**Objetivo do exercício:**
Reproduza na íntegra, sem nenhuma alteração, o texto sobre a taxa de desemprego no Brasil em 2025.

A taxa de desemprego no Brasil fechou 2025 em 5,6%, o menor nível da série histórica em 19 estados e no Distrito Federal, segundo dados da Instituto Brasileiro de Geografia e Estatística (IBGE) divulgados nesta sexta-feira (20). O índice representa queda de 1 ponto percentual em relação a 2024. No quarto trimestre, a taxa foi de 5,1%, consolidando a trajetória de recuo ao longo do ano, conforme a Pesquisa Nacional por Amostra de Domicílios Contínua.
O resultado foi associado ao avanço do mercado de trabalho e ao aumento do rendimento real. Segundo analistas, a mínima histórica está relacionada ao dinamismo das contratações e ao crescimento da renda média. Mesmo assim, especialistas apontam que a redução da desocupação convive com dificuldades estruturais, que continuam presentes em diferentes regiões do país.
Apesar do cenário nacional, estados do Nordeste concentram as maiores taxas de desemprego. O Piauí registrou 9,3%, seguido pela Bahia e por Pernambuco, ambos com 8,7%. Entre os menores índices, destacam-se Mato Grosso, com 2,2%, Santa Catarina, com 2,3%, e Mato Grosso do Sul, com 3,0%, evidenciando diferenças regionais no mercado de trabalho.

**Dados de entrada:**
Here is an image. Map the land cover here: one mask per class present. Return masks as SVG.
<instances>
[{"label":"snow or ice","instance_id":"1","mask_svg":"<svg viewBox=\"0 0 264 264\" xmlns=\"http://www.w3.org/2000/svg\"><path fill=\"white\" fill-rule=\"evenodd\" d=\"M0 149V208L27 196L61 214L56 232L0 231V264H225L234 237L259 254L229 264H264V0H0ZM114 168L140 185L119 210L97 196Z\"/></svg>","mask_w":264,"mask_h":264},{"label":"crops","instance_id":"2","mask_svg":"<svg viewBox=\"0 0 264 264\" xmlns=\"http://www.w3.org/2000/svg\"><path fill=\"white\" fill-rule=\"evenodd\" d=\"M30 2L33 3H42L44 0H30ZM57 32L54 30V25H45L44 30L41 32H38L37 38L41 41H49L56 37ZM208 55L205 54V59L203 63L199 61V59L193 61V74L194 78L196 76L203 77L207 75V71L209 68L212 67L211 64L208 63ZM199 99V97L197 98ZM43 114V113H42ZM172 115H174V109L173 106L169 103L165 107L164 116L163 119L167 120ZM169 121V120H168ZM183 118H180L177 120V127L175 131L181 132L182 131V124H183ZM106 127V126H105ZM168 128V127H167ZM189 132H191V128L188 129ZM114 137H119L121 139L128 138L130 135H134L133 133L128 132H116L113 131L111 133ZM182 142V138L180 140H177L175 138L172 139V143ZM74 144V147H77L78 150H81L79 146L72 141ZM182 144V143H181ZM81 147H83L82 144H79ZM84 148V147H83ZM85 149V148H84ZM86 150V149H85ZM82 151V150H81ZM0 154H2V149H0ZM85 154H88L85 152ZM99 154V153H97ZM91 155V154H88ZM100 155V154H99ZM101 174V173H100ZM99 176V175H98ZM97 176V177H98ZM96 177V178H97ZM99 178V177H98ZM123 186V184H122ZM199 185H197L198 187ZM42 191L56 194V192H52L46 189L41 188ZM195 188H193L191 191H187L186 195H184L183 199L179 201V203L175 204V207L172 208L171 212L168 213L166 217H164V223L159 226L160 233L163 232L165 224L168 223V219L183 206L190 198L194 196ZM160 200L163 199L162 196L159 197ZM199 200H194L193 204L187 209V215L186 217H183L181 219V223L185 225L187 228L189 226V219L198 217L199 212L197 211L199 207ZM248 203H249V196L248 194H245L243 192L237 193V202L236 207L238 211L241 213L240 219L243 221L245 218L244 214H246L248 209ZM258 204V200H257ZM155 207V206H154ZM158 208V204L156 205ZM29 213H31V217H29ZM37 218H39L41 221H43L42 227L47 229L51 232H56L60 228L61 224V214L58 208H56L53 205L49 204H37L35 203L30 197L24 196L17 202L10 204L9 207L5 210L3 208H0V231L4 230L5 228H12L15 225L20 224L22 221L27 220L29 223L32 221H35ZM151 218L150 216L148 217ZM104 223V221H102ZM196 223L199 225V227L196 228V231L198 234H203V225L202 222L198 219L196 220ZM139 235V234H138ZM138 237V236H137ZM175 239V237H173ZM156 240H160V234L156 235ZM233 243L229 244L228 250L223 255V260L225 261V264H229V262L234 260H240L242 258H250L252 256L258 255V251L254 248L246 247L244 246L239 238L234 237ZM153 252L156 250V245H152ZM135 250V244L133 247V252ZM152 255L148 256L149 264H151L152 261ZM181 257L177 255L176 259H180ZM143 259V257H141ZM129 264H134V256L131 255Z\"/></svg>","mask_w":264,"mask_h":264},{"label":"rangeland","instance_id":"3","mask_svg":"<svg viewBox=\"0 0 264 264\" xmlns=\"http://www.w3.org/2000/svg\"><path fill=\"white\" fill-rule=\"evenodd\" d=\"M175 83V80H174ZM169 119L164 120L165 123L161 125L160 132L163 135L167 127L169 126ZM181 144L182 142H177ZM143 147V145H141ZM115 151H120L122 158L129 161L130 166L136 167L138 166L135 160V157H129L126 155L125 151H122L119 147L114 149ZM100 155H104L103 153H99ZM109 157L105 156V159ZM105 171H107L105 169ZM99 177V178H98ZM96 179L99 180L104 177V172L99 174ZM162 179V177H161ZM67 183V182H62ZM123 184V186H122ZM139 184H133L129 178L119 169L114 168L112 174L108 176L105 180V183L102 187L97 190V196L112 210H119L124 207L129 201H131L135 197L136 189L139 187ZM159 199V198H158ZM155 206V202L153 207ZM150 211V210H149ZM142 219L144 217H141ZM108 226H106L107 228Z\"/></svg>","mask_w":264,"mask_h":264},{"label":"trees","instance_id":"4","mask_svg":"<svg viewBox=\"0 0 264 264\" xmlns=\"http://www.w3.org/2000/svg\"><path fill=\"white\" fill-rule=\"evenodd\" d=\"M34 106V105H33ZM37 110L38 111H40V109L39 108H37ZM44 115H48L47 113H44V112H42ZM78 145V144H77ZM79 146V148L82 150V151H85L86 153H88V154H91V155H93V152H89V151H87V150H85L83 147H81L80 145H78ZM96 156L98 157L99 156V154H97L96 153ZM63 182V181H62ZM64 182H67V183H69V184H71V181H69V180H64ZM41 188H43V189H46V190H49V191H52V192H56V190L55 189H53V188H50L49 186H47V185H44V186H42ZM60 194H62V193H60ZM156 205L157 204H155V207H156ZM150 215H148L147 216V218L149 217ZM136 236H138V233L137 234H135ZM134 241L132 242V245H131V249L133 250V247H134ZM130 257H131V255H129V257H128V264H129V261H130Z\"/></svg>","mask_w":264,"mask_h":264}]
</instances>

**Exercício concluído:**
A taxa de desemprego no Brasil fechou 2025 em 5,6%, o menor nível da série histórica em 19 estados e no Distrito Federal, segundo dados da Instituto Brasileiro de Geografia e Estatística (IBGE) divulgados nesta sexta-feira (20). O índice representa queda de 1 ponto percentual em relação a 2024. No quarto trimestre, a taxa foi de 5,1%, consolidando a trajetória de recuo ao longo do ano, conforme a Pesquisa Nacional por Amostra de Domicílios Contínua.
O resultado foi associado ao avanço do mercado de trabalho e ao aumento do rendimento real. Segundo analistas, a mínima histórica está relacionada ao dinamismo das contratações e ao crescimento da renda média. Mesmo assim, especialistas apontam que a redução da desocupação convive com dificuldades estruturais, que continuam presentes em diferentes regiões do país.
Apesar do cenário nacional, estados do Nordeste concentram as maiores taxas de desemprego. O Piauí registrou 9,3%, seguido pela Bahia e por Pernambuco, ambos com 8,7%. Entre os menores índices, destacam-se Mato Grosso, com 2,2%, Santa Catarina, com 2,3%, e Mato Grosso do Sul, com 3,0%, evidenciando diferenças regionais no mercado de trabalho.